Flash storage chip supply is being squeezed by smartphone manufacturers’ demand, increased notebook and datacentre hardware demand, and difficulties switching to 3D Nand production

An acute supply shortage in the Nand flash market for the rest of 2016 is expected to raise prices, lengthen lead times and provide higher margins to suppliers at the expense of buyers.

That’s according to DRAMexchange, a price and supply-monitoring organisation that covers the CPU, memory and storage silicon markets.

The key reasons cited by DRAMexchange are sustained high levels of smartphone demand – in particular a doubling of storage capacity in new iPhone 7 options – and increased demand from manufacturers for solid-state drives (SSD).

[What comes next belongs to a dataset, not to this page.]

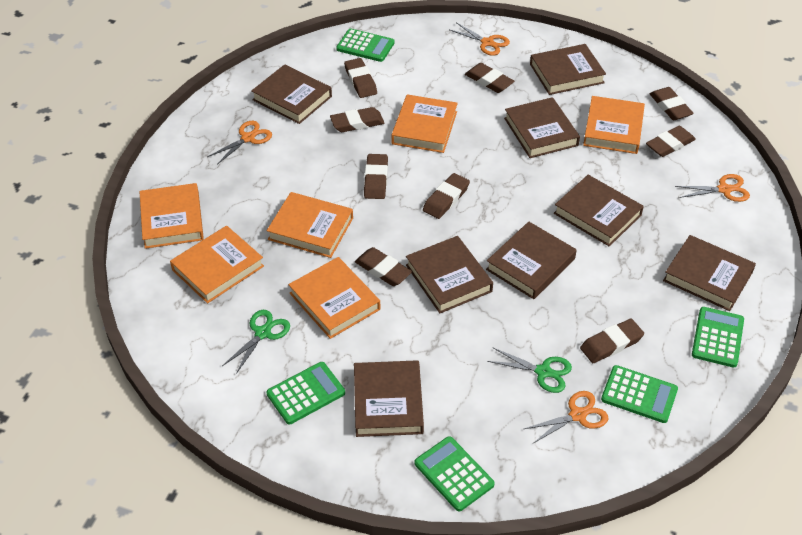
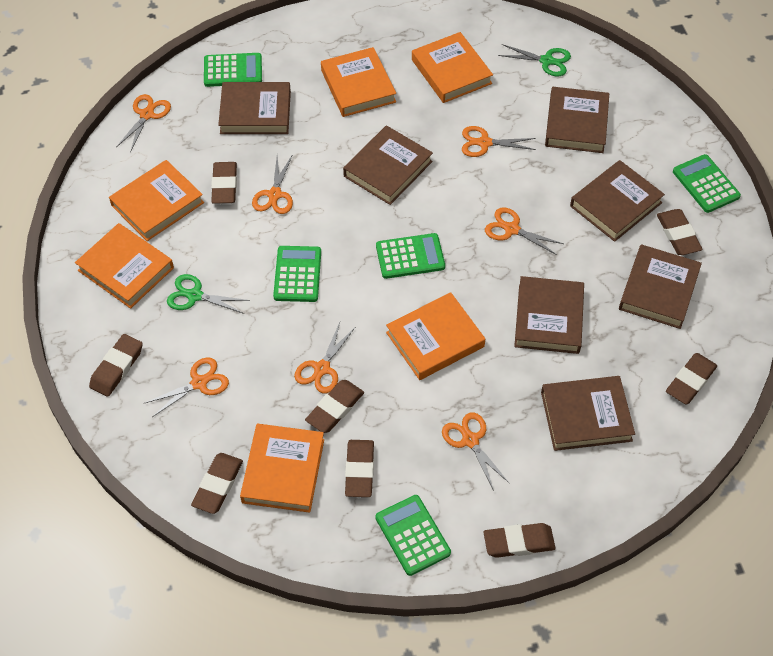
brown book: [251,64,332,124] [354,360,424,437] [406,236,493,313] [486,222,577,299] [504,97,580,158] [530,44,606,95] [554,175,644,247] [663,235,756,311] = 8 -> [218,82,291,134] [343,125,433,205] [514,276,584,354] [541,376,635,451] [545,87,609,153] [570,160,665,242] [619,244,702,329] = 7
brown eraser: [330,107,384,132] [344,58,377,98] [355,247,412,286] [364,154,388,199] [423,173,470,219] [465,63,514,93] [580,319,644,363] [646,126,696,157] [650,87,694,120] = 9 -> [89,334,143,397] [191,453,243,514] [211,162,237,204] [305,380,364,433] [345,440,374,497] [483,523,556,558] [657,209,703,255] [666,353,717,404] = 8
orange scissors: [207,121,272,165] [450,23,510,56] [524,391,609,444] [675,174,750,202] = 4 -> [117,94,171,153] [143,357,229,417] [252,154,293,214] [294,322,355,393] [442,412,510,491] [462,126,536,157] [485,207,564,255] = 7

Other factors include the increase in demand from Chinese smartphone makers such as Huawei, Oppo and Vivo, and the growing prevalence of flash storage deployment by datacentre hardware makers. There’s also high demand from PCs and notebooks, with average flash adoption in notebooks expected to exceed 30% for the first time in 2016.

Increasing levels of SSD deployment in personal computing and datacentre hardware are driven by the growing competitiveness in price between flash drives and spinning disk hard disk drives, which are thought to achieve parity at some point in 2017. 

An added difficulty in supply comes from the problems Nand flash manufacturers are experiencing in switching to 3D Nand production. 3D Nand flash stacks memory cells vertically, unlike 2D or planar flash, boosting storage capacity and density.

“Though major Nand flash suppliers are speeding up their respective timetables for 3D Nand flash production, almost all of them apart from Samsung are currently facing challenges related to raising the yield rate and improving production efficiency,” said Sean Yang, research director of DRAMexchange.